Farmers concerned about regulation
WASHINGTON -- Agriculture Secretary Tom Vilsack said Aug. 18 he agreed with President Obama's statements Aug. 17 that farmers worried about impending regulation should check to make sure the regulations really are moving forward or are just fears...
WASHINGTON -- Agriculture Secretary Tom Vilsack said Aug. 18 he agreed with President Obama's statements Aug. 17 that farmers worried about impending regulation should check to make sure the regulations really are moving forward or are just fears being fed by lobbyists in Washington.
Asked on a call to reporters whether the administration might address concerns farmers had expressed about regulation during Obama's Midwestern tour, Vilsack said when a farmer asked a related question Aug. 17 in Atkinson, Ill., "the president's response was right on target."
When the farmer told Obama that he wanted to start his days driving his tractor, not filling out paperwork. Obama asked the farmer for his specific concerns, and the farmer replied, "We hear what's coming down about noise pollution, dust pollution, water runoff."
Obama said, "If you hear something is happening, but it hasn't happened, don't always believe what you hear. . . . I'm serious about that.
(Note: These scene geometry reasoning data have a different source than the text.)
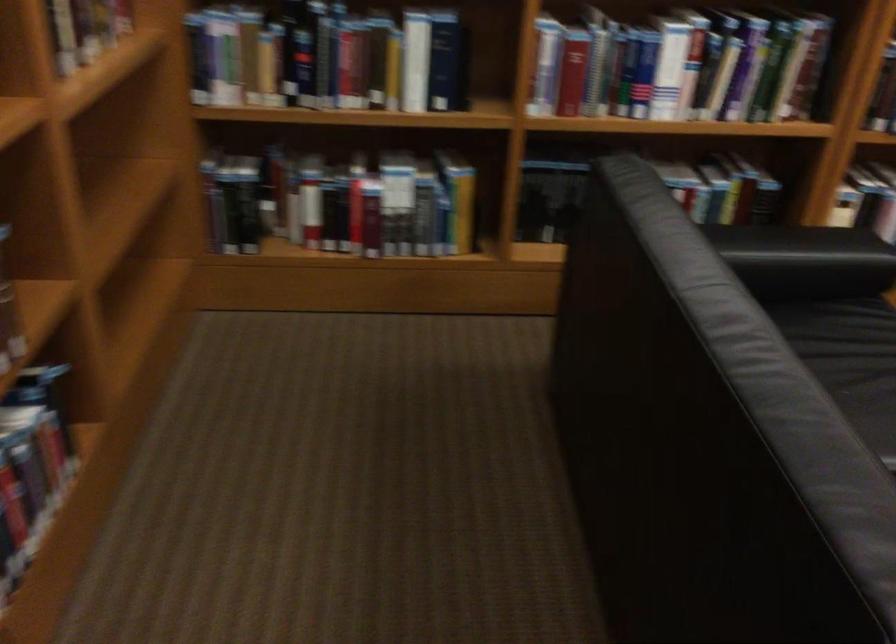
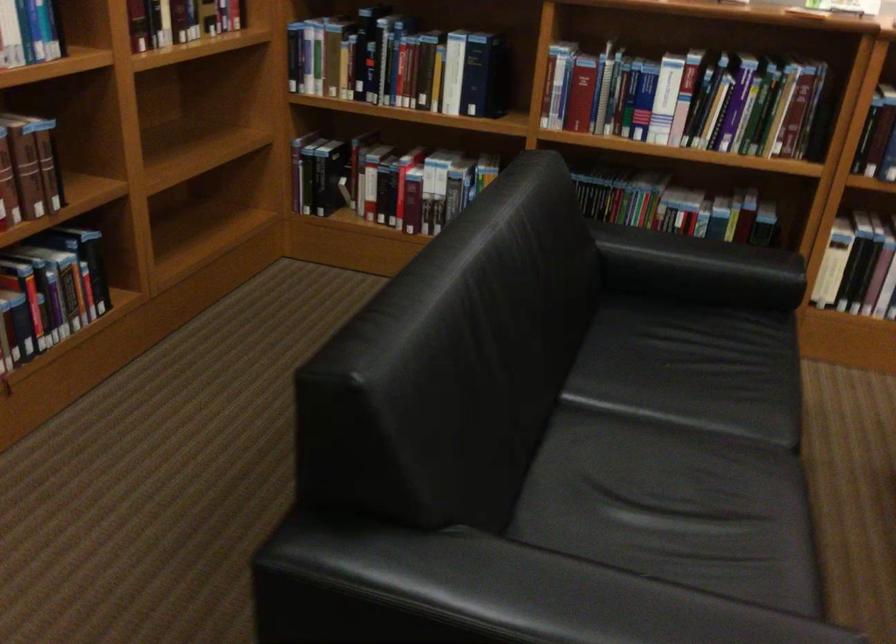
In the second image, find the point that corresponds to (x=794, y=261) in the first image.

(698, 269)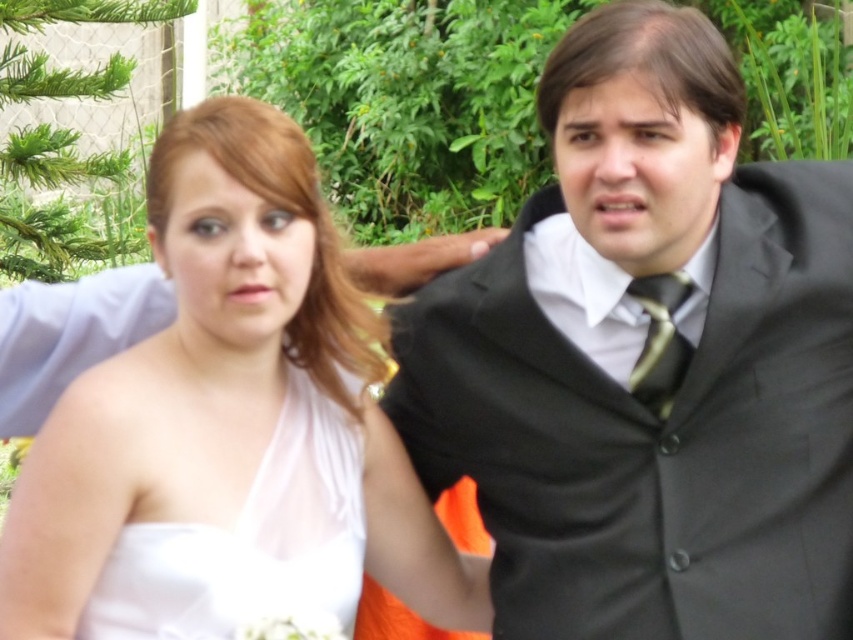
Does black satin suit at center have a lesser width compared to white satin dress at center?

In fact, black satin suit at center might be wider than white satin dress at center.

Can you confirm if black satin suit at center is smaller than white satin dress at center?

No, black satin suit at center is not smaller than white satin dress at center.

Is point (653, 120) positioned before point (169, 476)?

Yes, point (653, 120) is closer to viewer.

This screenshot has height=640, width=853. Find the location of `black satin suit at center`. black satin suit at center is located at coordinates (683, 376).

Is white satin dress at center taller than green striped tie at center?

Indeed, white satin dress at center has a greater height compared to green striped tie at center.

Who is positioned more to the right, white satin dress at center or green striped tie at center?

green striped tie at center

Does point (143, 508) lie behind point (676, 276)?

No, it is in front of (676, 276).

You are a GUI agent. You are given a task and a screenshot of the screen. Output one action in this format:
    pyautogui.click(x=<x>, y=<y>)
    Task: Click on the white satin dress at center
    Image resolution: width=853 pixels, height=640 pixels.
    Given the screenshot: What is the action you would take?
    pyautogui.click(x=229, y=428)

Who is more forward, (x=177, y=545) or (x=666, y=300)?

Point (x=177, y=545) is in front.

Does white satin dress at left appear over green striped tie at center?

Incorrect, white satin dress at left is not positioned above green striped tie at center.

The image size is (853, 640). What do you see at coordinates (250, 541) in the screenshot?
I see `white satin dress at left` at bounding box center [250, 541].

This screenshot has height=640, width=853. I want to click on white satin dress at left, so click(x=250, y=541).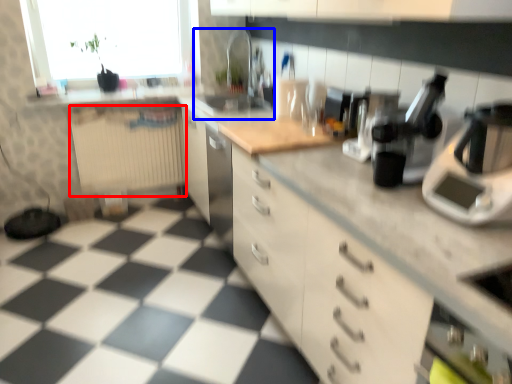
Question: Which of the following is the closest to the observer, radiator (highlighted by a red box) or sink (highlighted by a blue box)?

Choices:
 (A) radiator
 (B) sink

Answer: (B)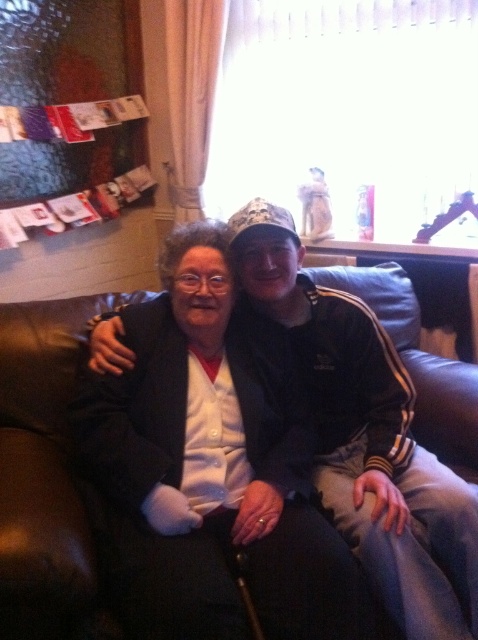
Question: Among these points, which one is nearest to the camera?

Choices:
 (A) (22, 502)
 (B) (369, 392)

Answer: (A)

Question: Does black adidas tracksuit at center appear on the right side of brown leather couch at center?

Choices:
 (A) yes
 (B) no

Answer: (A)

Question: Observing the image, what is the correct spatial positioning of black adidas tracksuit at center in reference to brown leather couch at center?

Choices:
 (A) left
 (B) right

Answer: (B)

Question: Considering the relative positions of black adidas tracksuit at center and brown leather couch at center in the image provided, where is black adidas tracksuit at center located with respect to brown leather couch at center?

Choices:
 (A) right
 (B) left

Answer: (A)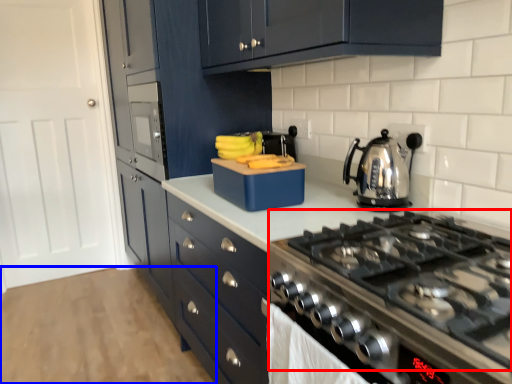
Question: Among these objects, which one is farthest to the camera, gas stove (highlighted by a red box) or plain (highlighted by a blue box)?

Choices:
 (A) gas stove
 (B) plain

Answer: (B)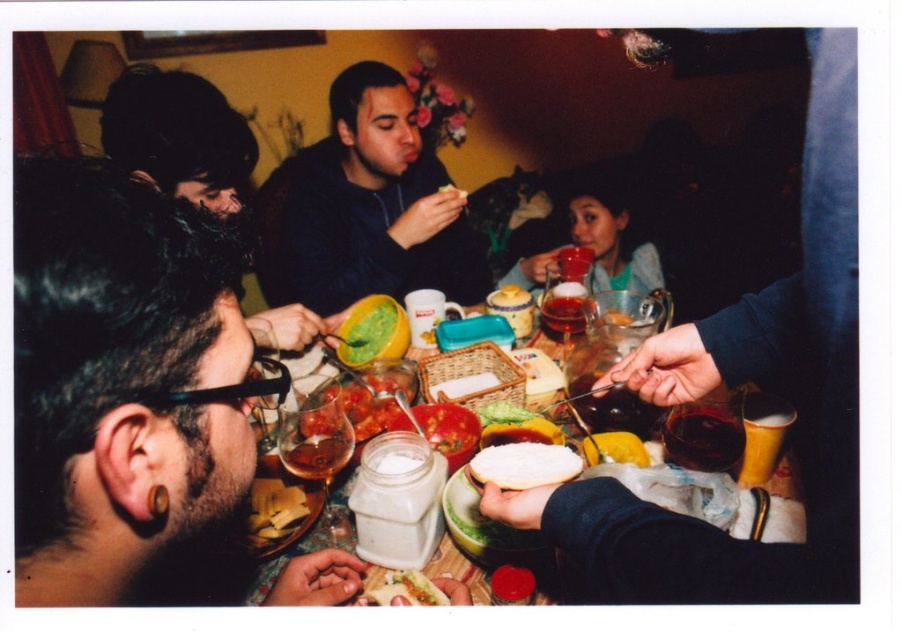
Looking at this image, can you confirm if white matte plate at center is smaller than yellow matte lemon at center?

No, white matte plate at center is not smaller than yellow matte lemon at center.

Does white matte plate at center lie behind yellow matte lemon at center?

That is False.

Locate an element on the screen. The height and width of the screenshot is (640, 902). white matte plate at center is located at coordinates (566, 582).

Locate an element on the screen. This screenshot has height=640, width=902. white matte plate at center is located at coordinates (566, 582).

Between dark brown hair at left and green matte guacamole at center, which one appears on the left side from the viewer's perspective?

dark brown hair at left

Is point (137, 132) behind point (451, 196)?

No, (137, 132) is closer to viewer.

Does point (203, 140) lie in front of point (459, 198)?

Yes.

Locate an element on the screen. dark brown hair at left is located at coordinates (179, 136).

Between point (601, 403) and point (325, 468), which one is positioned behind?

The point (601, 403) is behind.

Does yellow plastic cup at lower right have a lesser width compared to translucent glass wine at center?

No.

I want to click on yellow plastic cup at lower right, so click(x=612, y=408).

Identify the location of yellow plastic cup at lower right. The width and height of the screenshot is (902, 640). (612, 408).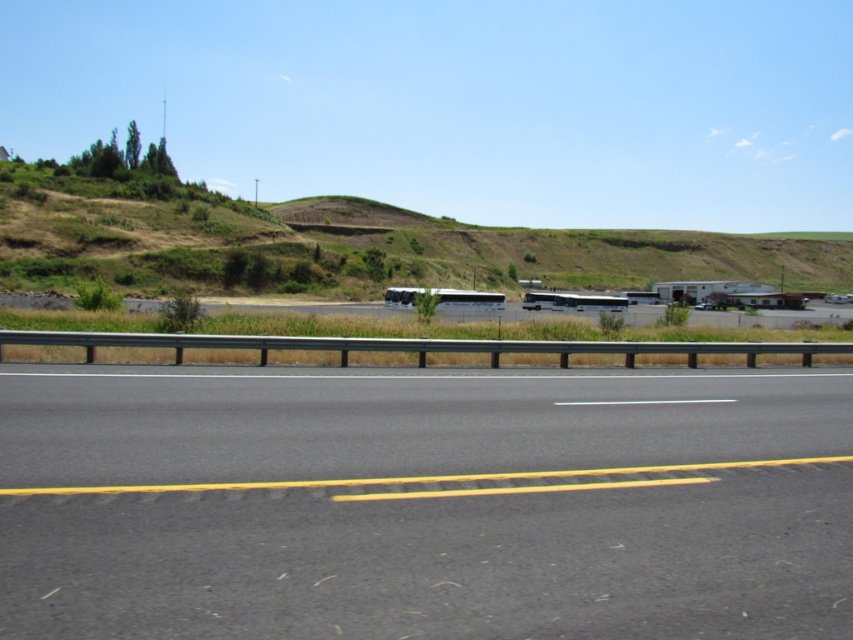
Question: In this image, where is black asphalt road at center located relative to metallic silver bus at center?

Choices:
 (A) below
 (B) above

Answer: (A)

Question: Which point is closer to the camera?

Choices:
 (A) (776, 547)
 (B) (113, 257)

Answer: (A)

Question: Can you confirm if green grassy hillside at upper center is positioned below metallic silver recreational vehicle at center?

Choices:
 (A) yes
 (B) no

Answer: (B)

Question: Among these objects, which one is nearest to the camera?

Choices:
 (A) metallic silver recreational vehicle at center
 (B) black asphalt road at center

Answer: (B)

Question: Is green grassy hillside at upper center below metallic silver bus at center?

Choices:
 (A) yes
 (B) no

Answer: (B)

Question: Which point appears closest to the camera in this image?

Choices:
 (A) (541, 532)
 (B) (218, 259)
 (C) (584, 300)

Answer: (A)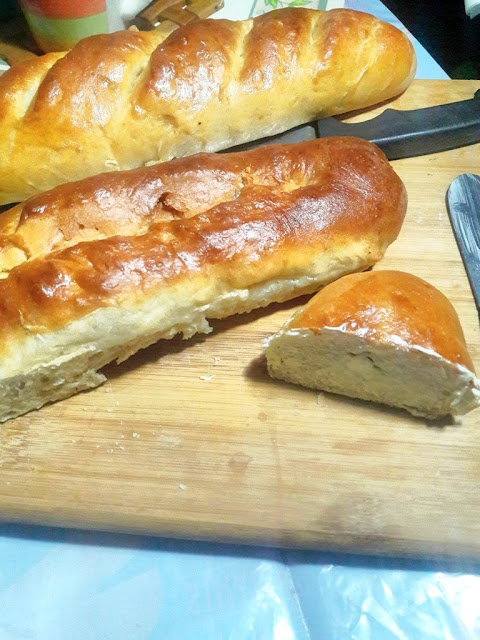
Find the location of a particular element. This screenshot has width=480, height=640. shadow of chopping board is located at coordinates (159, 547).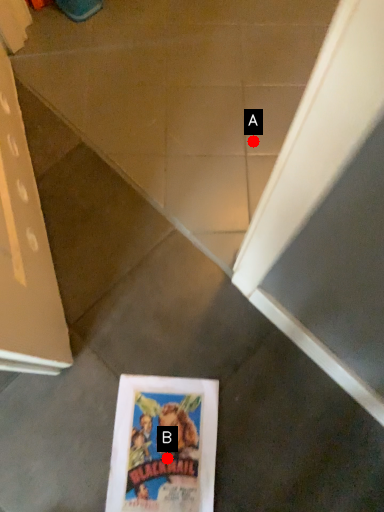
Question: Two points are circled on the image, labeled by A and B beside each circle. Which point appears farthest from the camera in this image?

Choices:
 (A) A is further
 (B) B is further

Answer: (A)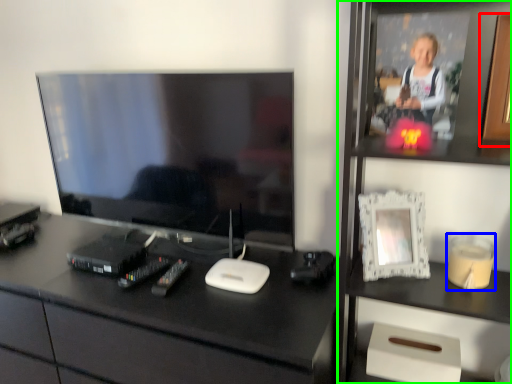
Question: Which object is the farthest from picture frame (highlighted by a red box)? Choose among these: candle holder (highlighted by a blue box) or bookshelf (highlighted by a green box).

Choices:
 (A) candle holder
 (B) bookshelf

Answer: (A)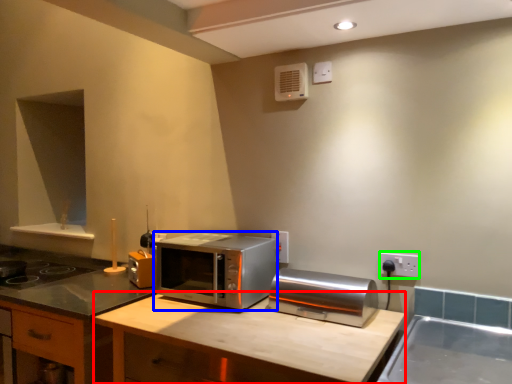
Question: Which is farther away from counter top (highlighted by a red box)? microwave oven (highlighted by a blue box) or electric outlet (highlighted by a green box)?

Choices:
 (A) microwave oven
 (B) electric outlet

Answer: (B)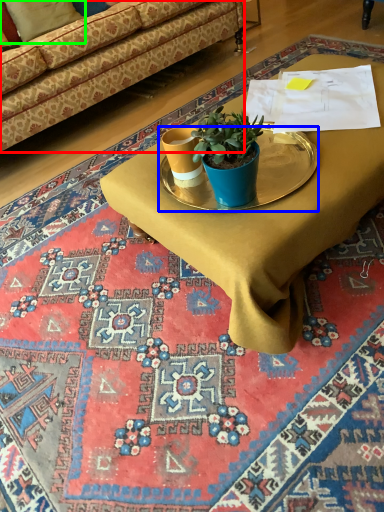
Question: Considering the real-world distances, which object is closest to studio couch (highlighted by a red box)? round table (highlighted by a blue box) or pillow (highlighted by a green box).

Choices:
 (A) round table
 (B) pillow

Answer: (B)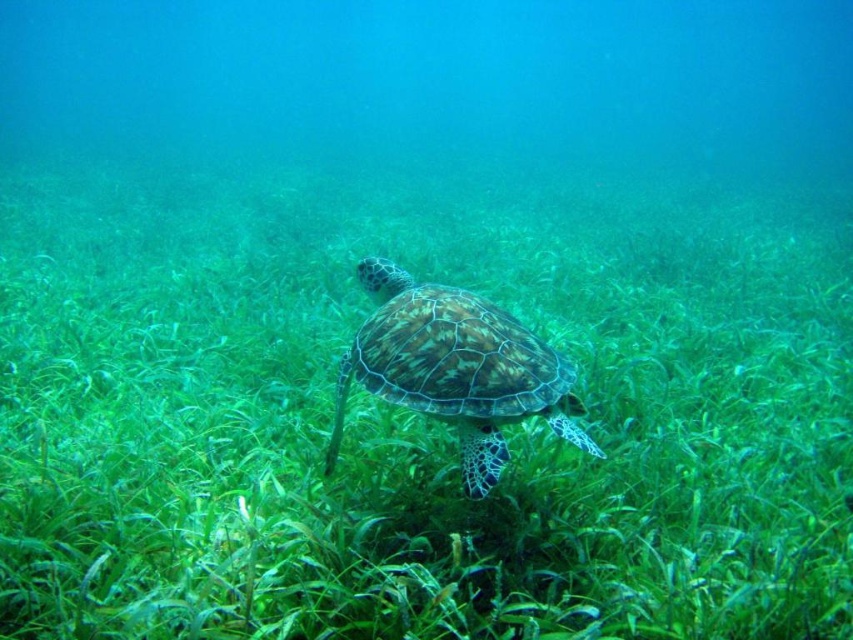
What do you see at coordinates (418, 417) in the screenshot?
I see `green leafy grass at center` at bounding box center [418, 417].

Is point (354, 257) positioned in front of point (532, 410)?

No, it is behind (532, 410).

You are a GUI agent. You are given a task and a screenshot of the screen. Output one action in this format:
    pyautogui.click(x=<x>, y=<y>)
    Task: Click on the green leafy grass at center
    
    Given the screenshot: What is the action you would take?
    pyautogui.click(x=418, y=417)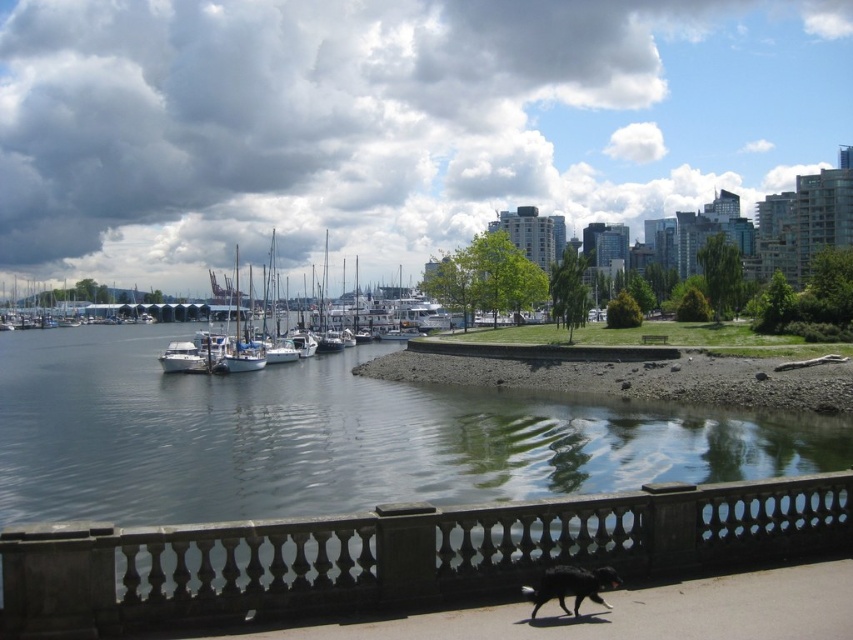
You are a photographer standing on the paved pathway at the waterfront. You want to take a photo of the black fur dog at lower center while ensuring the dark gray stone railing at lower center doesn t block the view. Is the railing low enough for you to avoid obstruction?

The dark gray stone railing at lower center is shorter than the black fur dog at lower center, so the railing is low enough to avoid blocking the view of the dog.

You are standing at the edge of the waterfront pathway and want to find the dark gray stone railing at lower center. According to the scene description, where should you look relative to your position?

The dark gray stone railing at lower center is located at point (399, 556), so you should look towards the lower center area of the scene to find it.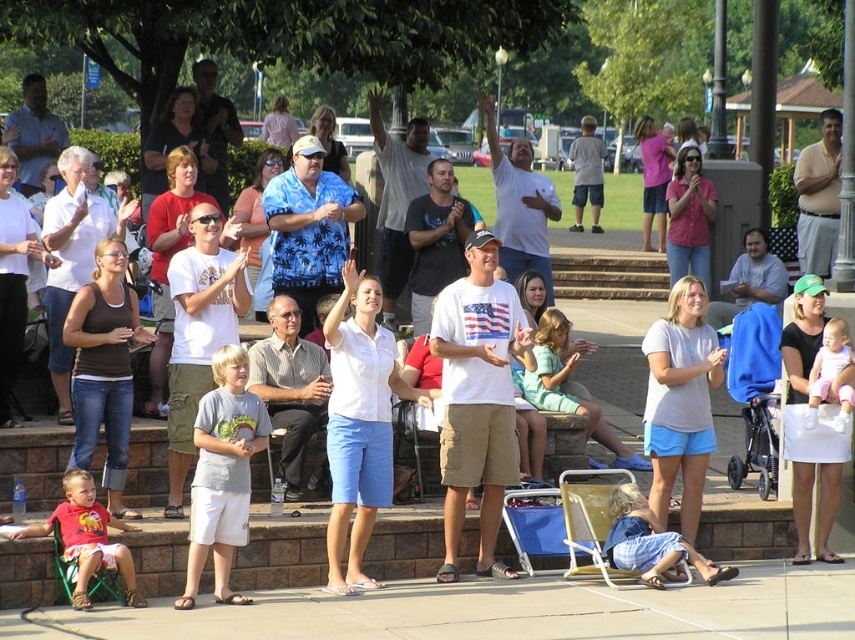
Question: Is gray cotton shirt at center further to the viewer compared to matte red shirt at lower left?

Choices:
 (A) no
 (B) yes

Answer: (B)

Question: Which of the following is the closest to the observer?

Choices:
 (A) pink fabric baby at center
 (B) denim shorts at lower center

Answer: (B)

Question: Is matte red shirt at lower left above pink fabric baby at center?

Choices:
 (A) yes
 (B) no

Answer: (B)

Question: Based on their relative distances, which object is nearer to the denim shorts at lower center?

Choices:
 (A) pink fabric baby at center
 (B) gray cotton shirt at center

Answer: (A)

Question: Does gray cotton shirt at center have a smaller size compared to pink fabric baby at center?

Choices:
 (A) yes
 (B) no

Answer: (B)

Question: Which object appears farthest from the camera in this image?

Choices:
 (A) pink fabric baby at center
 (B) gray cotton shirt at center
 (C) matte red shirt at lower left
 (D) denim shorts at lower center

Answer: (A)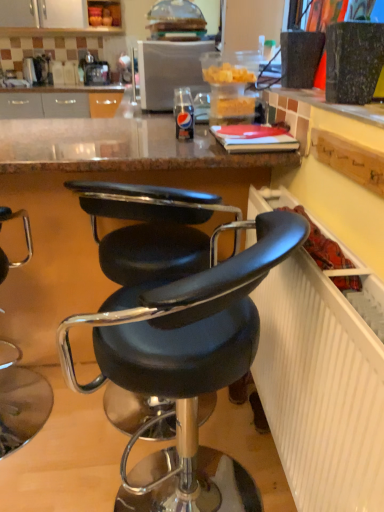
Question: Can you confirm if satin silver microwave at upper center is bigger than black leather stool at lower left, the second chair when ordered from right to left?

Choices:
 (A) yes
 (B) no

Answer: (B)

Question: From the image's perspective, would you say satin silver microwave at upper center is positioned over black leather stool at lower left, the second chair when ordered from right to left?

Choices:
 (A) yes
 (B) no

Answer: (A)

Question: Can you confirm if satin silver microwave at upper center is wider than black leather stool at lower left, the second chair when ordered from right to left?

Choices:
 (A) no
 (B) yes

Answer: (A)

Question: Considering the relative sizes of satin silver microwave at upper center and black leather stool at lower left, marked as the 1th chair in a left-to-right arrangement, in the image provided, is satin silver microwave at upper center thinner than black leather stool at lower left, marked as the 1th chair in a left-to-right arrangement,?

Choices:
 (A) yes
 (B) no

Answer: (A)

Question: Can you confirm if satin silver microwave at upper center is positioned to the left of black leather stool at lower left, marked as the 1th chair in a left-to-right arrangement?

Choices:
 (A) no
 (B) yes

Answer: (A)

Question: Are satin silver microwave at upper center and black leather stool at lower left, marked as the 1th chair in a left-to-right arrangement, located far from each other?

Choices:
 (A) no
 (B) yes

Answer: (B)

Question: Is white textured radiator at lower right looking in the opposite direction of black leather chair at center, positioned as the 2th chair in left-to-right order?

Choices:
 (A) no
 (B) yes

Answer: (B)

Question: From a real-world perspective, does white textured radiator at lower right sit lower than black leather chair at center, positioned as the 2th chair in left-to-right order?

Choices:
 (A) no
 (B) yes

Answer: (A)

Question: Is white textured radiator at lower right not within black leather chair at center, the 1th chair in the right-to-left sequence?

Choices:
 (A) no
 (B) yes

Answer: (B)

Question: Can you confirm if white textured radiator at lower right is positioned to the right of black leather chair at center, the 1th chair in the right-to-left sequence?

Choices:
 (A) no
 (B) yes

Answer: (B)

Question: Is white textured radiator at lower right positioned far away from black leather chair at center, positioned as the 2th chair in left-to-right order?

Choices:
 (A) no
 (B) yes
Because a lot of times, what will happen is the folks in Washington -- there may be some staff person somewhere that wrote some article or said maybe we should look into something.
"And I'm being perfectly honest, the lobbyists and the associations in Washington, they'll get all ginned up and they'll start sending out notices to everybody saying, 'look what's coming down the pike.' And a lot of times, we are going to be applying common sense. And if somebody has an idea -- if we don't think it's a good idea, if we don't think that there's more benefit than cost to it, we're not going to do it.
"I want to make sure that everybody gets accurate information," Obama continued. "If you ever have a question as to whether we're putting something in place that's going to make it harder for you to farm, contact USDA. Talk to them directly. Find out what it is that you're concerned about. My suspicion is a lot of times they're going to be able to answer your questions and it will turn out that some of your fears are unfounded."
Obama also told the farmer, "Nobody is more interested in seeing our agricultural sector successful than I am, partly because I come from a farm state. And I spent a lot of time thinking about downstate issues as a United States senator.
"And I'm very proud of the track record that we've developed," the president continued. "If you look at what's been happening in terms of agricultural exports -- what's been happening in terms of agricultural income during the time that I've been president of the United States -- I think we've got a great story to tell. And I want to continue to work with you and other farmers to make sure that we're doing it in the right way that's not inhibiting you from being successful."
Regulating the right way
Farmers and other rural leaders also expressed concern about regulation at the rural economic forum that Obama held in Iowa on Aug. 16 and at other events.
"There was a lot of concern about the dust regulation. Folks got worked up," Vilsack said.
He noted that EPA was focused on a regulation on coarse material that causes premature death, not fine dust that occurs on farms.
EPA Administrator Lisa Jackson "has been clear about this," Vilsack said, adding that he has been with her when she has told commodity groups that.
The situation is the same with the proposed wetlands regulation, he said, noting that EPA is not planning "to regulate ponds or puddles (that may fill up) when there are heavy rains."
Vilsack said he will continue to work with EPA "to make sure as regulations come out that they make sense."
He said he also will continue to work with EPA and the Department of Interior on a concept he calls "regulatory certainty." Under this policy, if farmers are engaged in "a suite of conservation practices," the farmer will be considered in compliance for a period of time.
Vilsack noted that the Natural Resources Conservation Service and Interior's Fish and Wildlife Service are using this approach to save habitat for the sage grouse while trying to avoid listing of that bird as an endangered species.
Vilsack said he wants to make sure "people know what is being proposed as compared to what they think is being proposed."
The Wall Street Journal said in an Aug. 18 editorial that Obama was trying to stifle discussion. The National Cattlemen's Beef Association said in a news release that Obama's statements showed that he was unaware of some of the regulations that his administration is undertaking, such as rewriting the rules governing the packers and stockyards act.
"The fact is this administration is intent on stifling free enterprise by allowing agencies in this administration to propose regulation after regulation without any analysis on the impact on jobs in this country," said Steve Foglesong, a crop and livestock producer in Astoria, Ill., who is an immediate past president of NCBA. "The president is out of touch with rural America."